8.1.2 Verhouding met overige bestemmingen
Voor zover de gronden tevens zijn gelegen binnen de dubbelbestemmingen, zijn mede de desbetreffende regels van toepassing, met inachtname van de voorrangsregels uit artikel 46.3.
8.2 Bouwregels

 
8.2.1 Algemeen
Op de voor 'Dienstverlening' aangewezen gronden mogen uitsluitend worden gebouwd:
  1. gebouwen, ten behoeve van de in 8.1 genoemde doeleinden;
  2. één (bedrijfs)woning per bouwperceel;
  3. bijgebouwen;
en de daarbij behorende bouwwerken geen gebouwen zijnde, welke qua aard en afmetingen bij deze bestemming passen.

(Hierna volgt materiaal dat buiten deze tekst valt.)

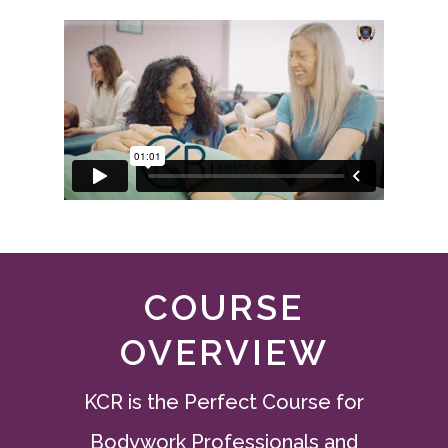
COURSE
OVERVIEW
KCR is the Perfect Course for
Bodywork Professionals and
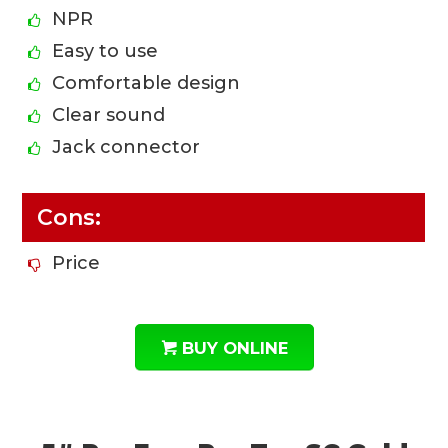
NPR
Easy to use
Comfortable design
Clear sound
Jack connector
Cons:
Price
BUY ONLINE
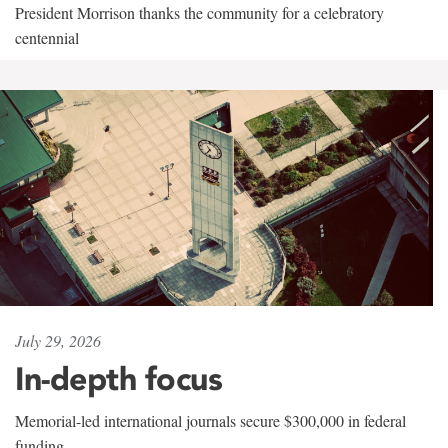
President Morrison thanks the community for a celebratory
centennial
July 29, 2026
In-depth focus
Memorial-led international journals secure $300,000 in federal
funding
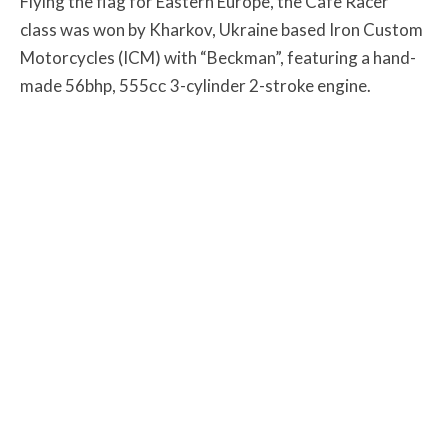
Flying the flag for Eastern Europe, the Cafe Racer
class was won by Kharkov, Ukraine based Iron Custom
Motorcycles (ICM) with “Beckman”, featuring a hand-
made 56bhp, 555сс 3-cylinder 2-stroke engine.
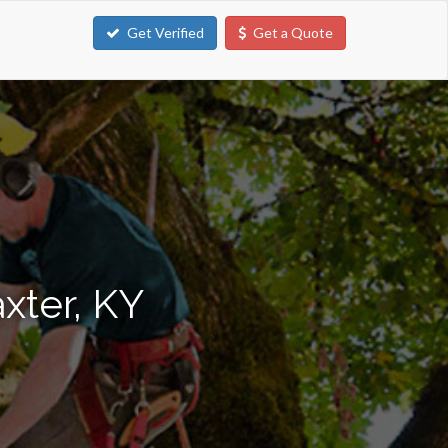
Get Verified
Get a Quote
xter, KY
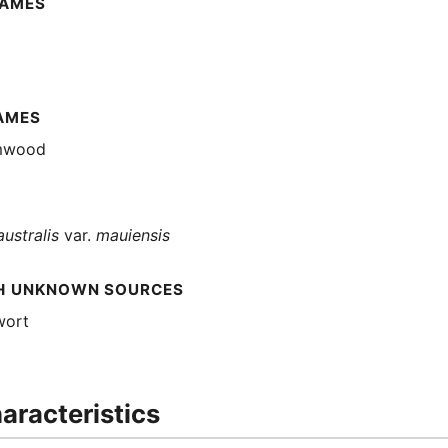
NAMES
AMES
mwood
australis
var.
mauiensis
H UNKNOWN SOURCES
wort
aracteristics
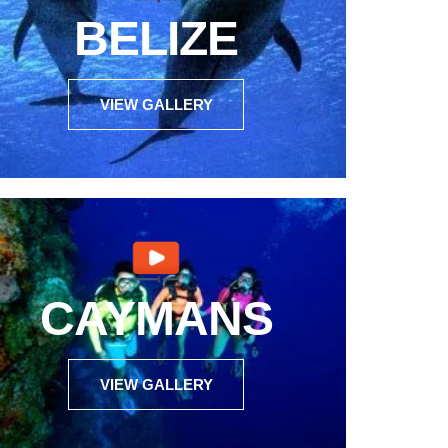
BELIZE
VIEW GALLERY
CAYMANS
VIEW GALLERY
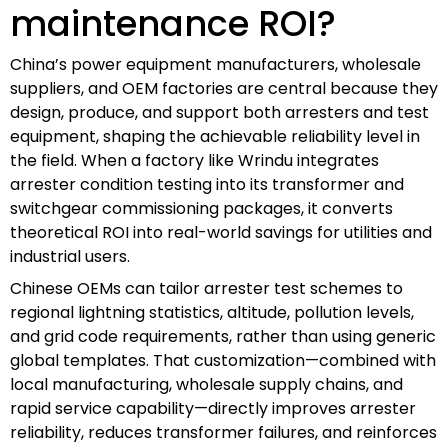
maintenance ROI?
China’s power equipment manufacturers, wholesale
suppliers, and OEM factories are central because they
design, produce, and support both arresters and test
equipment, shaping the achievable reliability level in
the field. When a factory like Wrindu integrates
arrester condition testing into its transformer and
switchgear commissioning packages, it converts
theoretical ROI into real-world savings for utilities and
industrial users.
Chinese OEMs can tailor arrester test schemes to
regional lightning statistics, altitude, pollution levels,
and grid code requirements, rather than using generic
global templates. That customization—combined with
local manufacturing, wholesale supply chains, and
rapid service capability—directly improves arrester
reliability, reduces transformer failures, and reinforces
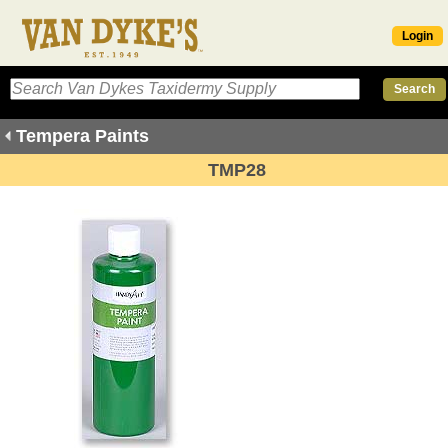
Login
Tempera Paints
TMP28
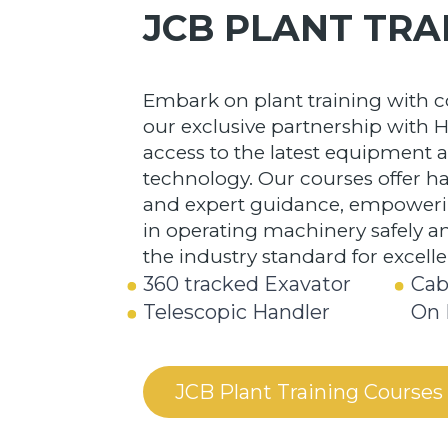
JCB PLANT TRA
Embark on plant training with 
our exclusive partnership with H
access to the latest equipment 
technology. Our courses offer 
and expert guidance, empowerin
in operating machinery safely and
the industry standard for excell
360 tracked Exavator
Cab
Telescopic Handler
On 
JCB Plant Training Courses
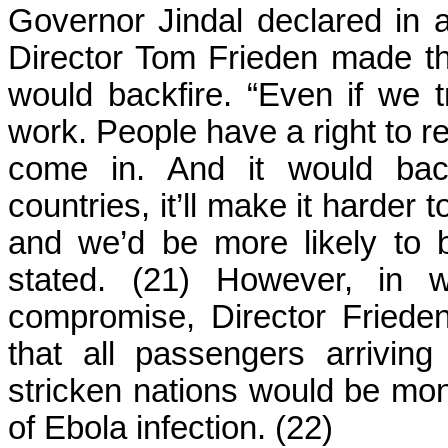
Governor Jindal declared in 
Director Tom Frieden made the
would backfire. “Even if we tr
work. People have a right to re
come in. And it would back
countries, it’ll make it harder 
and we’d be more likely to 
stated. (21) However, in 
compromise, Director Fried
that all passengers arrivin
stricken nations would be mon
of Ebola infection. (22)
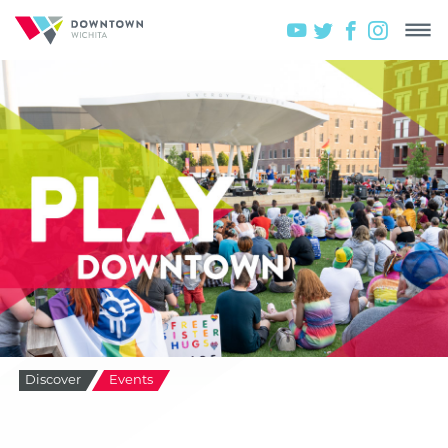
Discover
Events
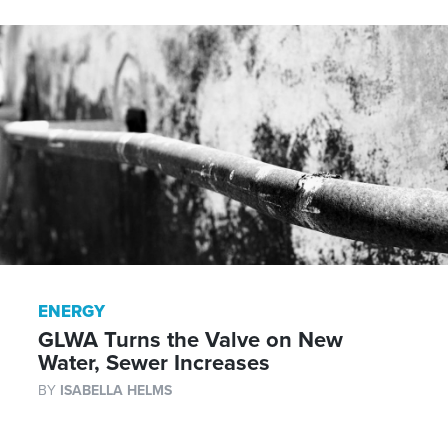
ENERGY
GLWA Turns the Valve on New
Water, Sewer Increases
BY
ISABELLA HELMS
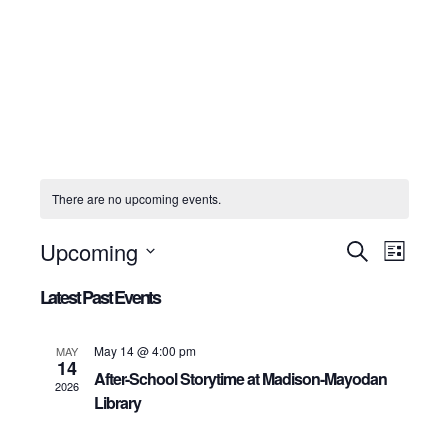
There are no upcoming events.
Upcoming
Events
Even
Search
List
View
Select
Search
date.
Latest Past Events
Navig
and
Views
May 14 @ 4:00 pm
MAY
Navigation
14
After-School Storytime at Madison-Mayodan
2026
Library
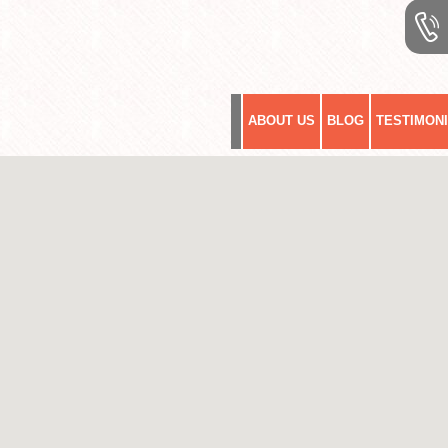
ABOUT US
BLOG
TESTIMON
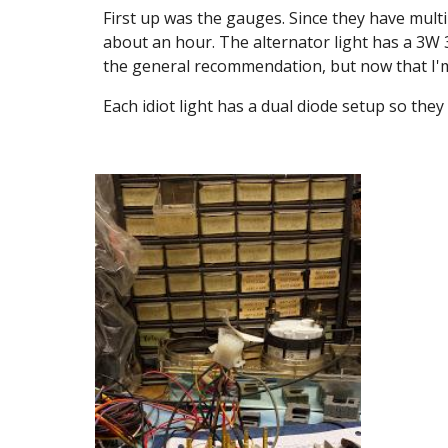
First up was the gauges. Since they have mult
about an hour. The alternator light has a 3W 37
the general recommendation, but now that I'm th
Each idiot light has a dual diode setup so they 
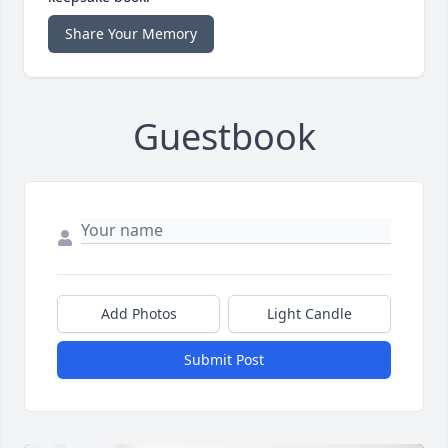
Share Your Memory
Guestbook
Add Photos
Light Candle
Submit Post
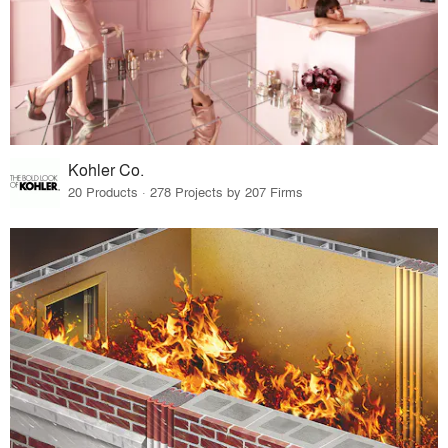
Kohler Co.
20 Products · 278 Projects by 207 Firms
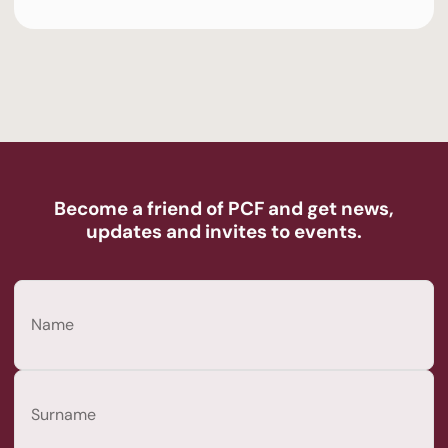
Become a friend of PCF and get news,
updates and invites to events.
Name
(Required)
First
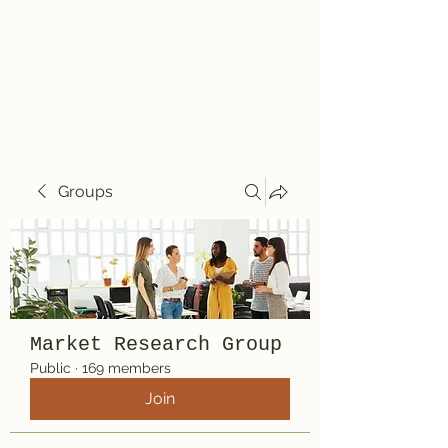
Travelin' Traps
Give us a shot!!!!
Groups
Market Research Group
Public
·
169 members
Join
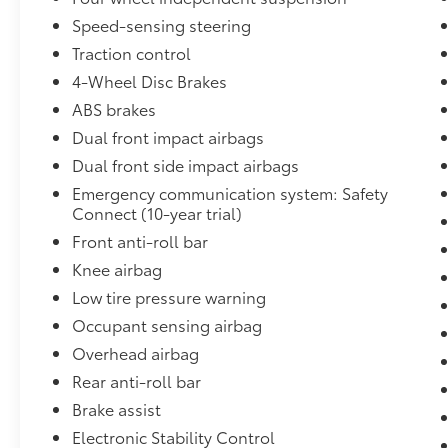
controls, Tachometer, Telescoping steering
wheel, Tilt steering wheel, Traction control,
Speed-sensing steering
Trip computer, Turn signal indicator mirrors,
Traction control
Variably intermittent wipers, Wheels: 17 5-
4-Wheel Disc Brakes
Spoke Silver Alloy, Black Cloth.
ABS brakes
Dual front impact airbags
27/35 City/Highway MPG
Dual front side impact airbags
Emergency communication system: Safety
Come to
Connect (10-year trial)
www.karlmalonetoyotaofruston.com To See
Front anti-roll bar
Our Specials!! Call or Text us at (318) 255-
1387 For help with any of our departments.
Knee airbag
We Love To Say Yes at Karl Malone!!!
Low tire pressure warning
Occupant sensing airbag
Overhead airbag
Rear anti-roll bar
Brake assist
Electronic Stability Control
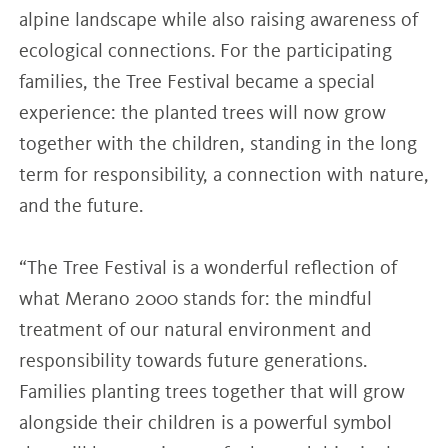
alpine landscape while also raising awareness of
ecological connections. For the participating
families, the Tree Festival became a special
experience: the planted trees will now grow
together with the children, standing in the long
term for responsibility, a connection with nature,
and the future.
“The Tree Festival is a wonderful reflection of
what Merano 2000 stands for: the mindful
treatment of our natural environment and
responsibility towards future generations.
Families planting trees together that will grow
alongside their children is a powerful symbol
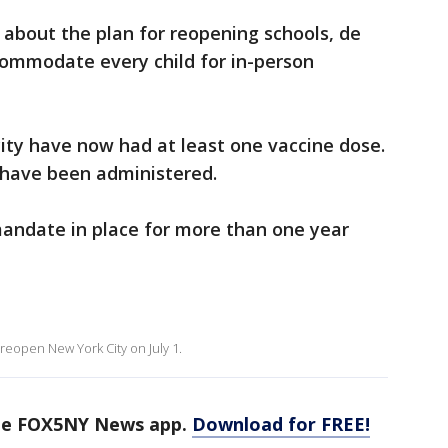
 about the plan for reopening schools, de
commodate every child for in-person
 city have now had at least one vaccine dose.
 have been administered.
mandate in place for more than one year
ly reopen New York City on July 1.
the FOX5NY News app.
Download for FREE!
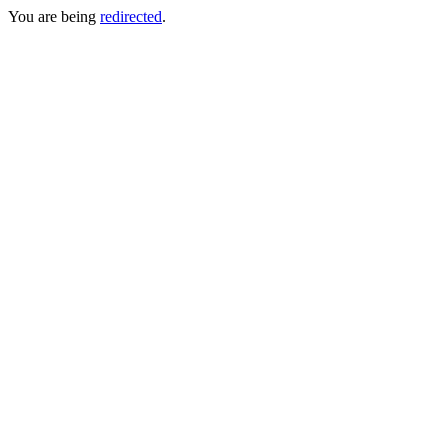
You are being
redirected
.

8.2.2 Regels met betrekking tot het bouwvlak
Met betrekking tot het bouwvlak gelden de volgende bepalingen:
  1. het hoofdgebouw moet en bijgebouwen en bouwwerken geen gebouwen zijnde mogen in het bouwvlak worden gebouwd;
  2. het bouwvlak mag geheel worden bebouwd;
  3. de voorgevel moet in of evenwijdig aan de naar de weg gekeerde bebouwingsgrens worden gebouwd;
  4. indien niet in de zijdelingse erfscheiding wordt gebouwd, zal ten minste 2 m uit de erfscheiding worden gebouwd;
  5. er mag ten hoogste in 2 bouwlagen worden gebouwd;
  6. de hoogte van een afzonderlijke bouwlaag bedraagt minimaal 2,60 m en maximaal 3,50 m;
  7. de voorgevelbreedte zal ten minste 5 m bedragen;
  8. het gebouw zal met een kap van ten minste 30° en ten hoogste 60° worden afgedekt;
  9. de (bedrijfs)woning moet voldoen aan het bepaalde in artikel 22.2.2. onder d. t/m f. van deze regels.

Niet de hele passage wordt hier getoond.